L’indifferenza con cui certi episodi vengono accolti, il ritardo con cui si procede ai riti di riparazione, la riluttanza a riconoscere il carattere sacrilego di tali atti, sono segni di una crisi spirituale profonda, che tocca non solo i singoli ma anche le istituzioni ecclesiastiche.
Dove si perde il senso del sacro, dove l’Eucaristia diventa una “celebrazione comunitaria” svuotata di mistero, lì il demonio trova spazio per le sue profanazioni. Il fedele cattolico, invece, non può tacere né restare indifferente.
Egli sa che la Chiesa, ferita nel suo corpo visibile, deve essere sanata attraverso la penitenza, la preghiera e la riparazione. Il rito penitenziale ordinato da Leone XIV è dunque un atto di giustizia verso Dio, un dovere sacro per chiedere perdono e per ristabilire l’ordine violato.

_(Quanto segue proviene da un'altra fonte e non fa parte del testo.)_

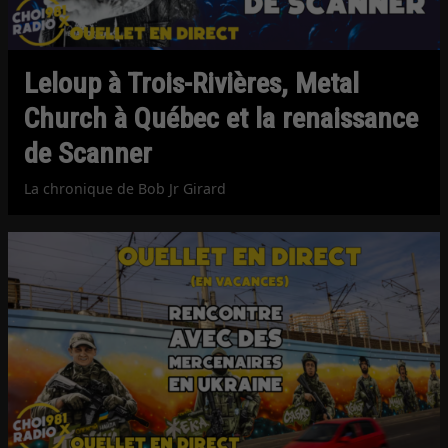
Leloup à Trois-Rivières, Metal
Church à Québec et la renaissance
de Scanner
La chronique de Bob Jr Girard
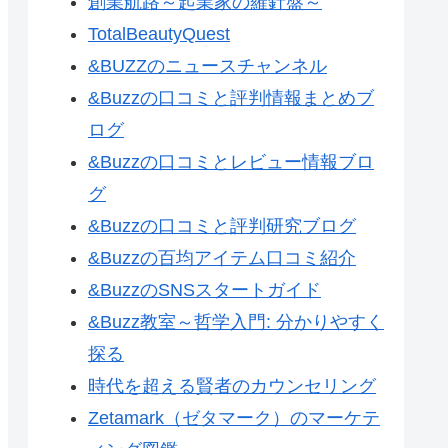
創業航路～起業家の羅針盤～
TotalBeautyQuest
&BUZZのニュースチャンネル
&Buzzの口コミと評判情報まとめブ
ログ
&Buzzの口コミとレビュー情報ブロ
グ
&Buzzの口コミと評判研究ブログ
&Buzzの百均アイテム口コミ紹介
&BuzzのSNSスタートガイド
&Buzz教室～哲学入門: 分かりやすく
探る
時代を超える賢者のカウンセリング
Zetamark（ゼタマーク）のマーケテ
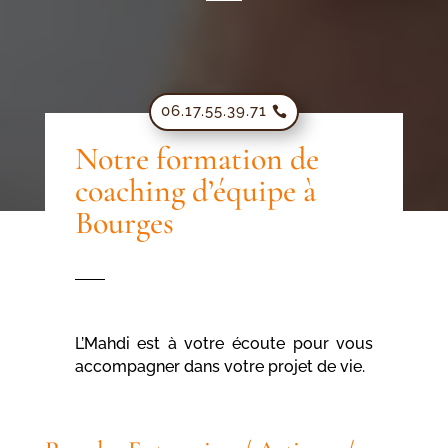
06.17.55.39.71
Notre formation de
coaching d’équipe à
Bourges
L’Mahdi est à votre écoute pour vous
accompagner dans votre projet de vie.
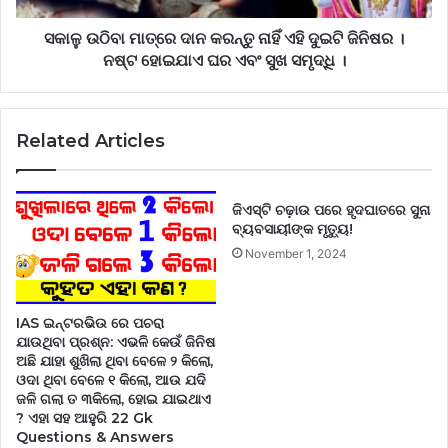
ସକାଳୁ ଉଠିବା ମାତ୍ରେ ଦାନ କରନ୍ତୁ ନାହିଁ ଏହି ଦୁଇଟି ଜିନିଷର ।
ନଷ୍ଟ ହୋଇଯାଏ ଘର ଏବଂ ସୁଖ ସମୃଦ୍ଧି ।
Related Articles
ଜିଏସ୍‌ଟି ଚଢ଼ାଉ ପରେ ହୃଦଘାତରେ ସୁନା
ବ୍ୟବସାୟୀଙ୍କ ମୃତ୍ୟୁ!
November 1, 2024
IAS ଇନ୍ଟରଭିଉ ରେ ପଚରା
ଯାଉଥିବା ପ୍ରଶ୍ନ: ଏଭଳି କେଉଁ ଜିନିଷ
ଅଛି ଯାହା ଶୁଖିଲା ଥିବା ବେଳେ ୨ କିଲୋ,
ଓଦା ଥିବା ବେଳେ ୧ କିଲୋ, ଆଉ ଯଦି
ଜଳି ଗଲା ତ ୩କିଲୋ, ହୋଇ ଯାଇଥାଏ
? ଏହା ସହ ଆହୁରି 22 Gk
Questions & Answers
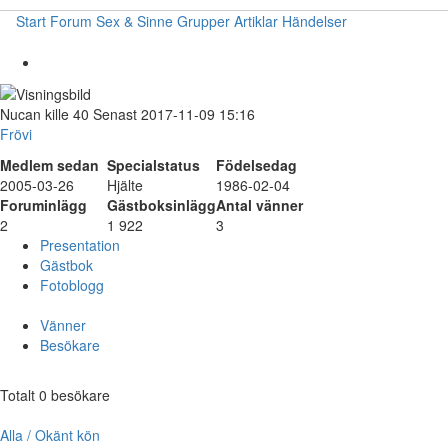
Start
Forum
Sex & Sinne
Grupper
Artiklar
Händelser
Nucan
kille
40
Senast 2017-11-09 15:16
Frövi
Medlem sedan
Specialstatus
Födelsedag
2005-03-26
Hjälte
1986-02-04
Foruminlägg
Gästboksinlägg
Antal vänner
2
1 922
3
Presentation
Gästbok
Fotoblogg
Vänner
Besökare
Totalt 0 besökare
Alla / Okänt kön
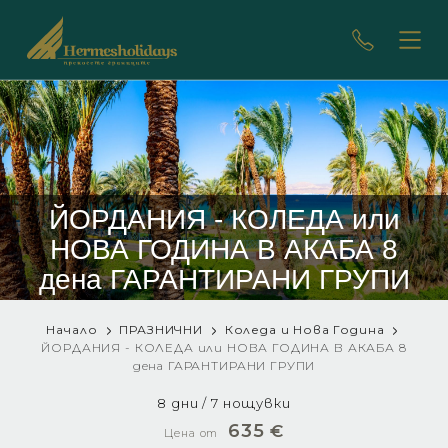
ЙОРДАНИЯ - КОЛЕДА или
НОВА ГОДИНА В АКАБА 8
дена
ГАРАНТИРАНИ ГРУПИ
Начало
ПРАЗНИЧНИ
Коледа и Нова Година
ЙОРДАНИЯ - КОЛЕДА или НОВА ГОДИНА В АКАБА 8
дена
ГАРАНТИРАНИ ГРУПИ
8 дни / 7 нощувки
635
€
Цена от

È un gesto di fede che richiama il senso della presenza reale di Cristo nei luoghi consacrati e la necessità di espiare le colpe della società empia che, negando Dio, finisce per oltraggiare se stessa. Di fronte a un tale sacrilegio, il cattolico tradizionale non si limita all’indignazione, ma eleva il cuore al cielo, invocando misericordia e giustizia.
Egli comprende che la profanazione dell’altare petrino è il simbolo di un mondo che ha profanato tutto: la vita, la purezza, il matrimonio, la verità. Ma sa anche che ogni atto di riparazione, ogni Messa offerta in espiazione, ogni preghiera del “Miserere” ha un valore infinito agli occhi di Dio.
È così che la Chiesa, pur attraversata dall’onta e dall’orrore, può rinascere più santa e più forte, come il Cristo risorto dopo la Passione. Il gesto sacrilego, dunque, sia per noi un monito e un appello: a riscoprire il timore di Dio, a difendere la sacralità dei luoghi santi, a non abituarci mai al male, ma a combatterlo con la purezza della fede e con la fermezza della Tradizione cattolica, che non conosce compromessi quando si tratta della gloria di Dio e dell’onore della Sua Casa.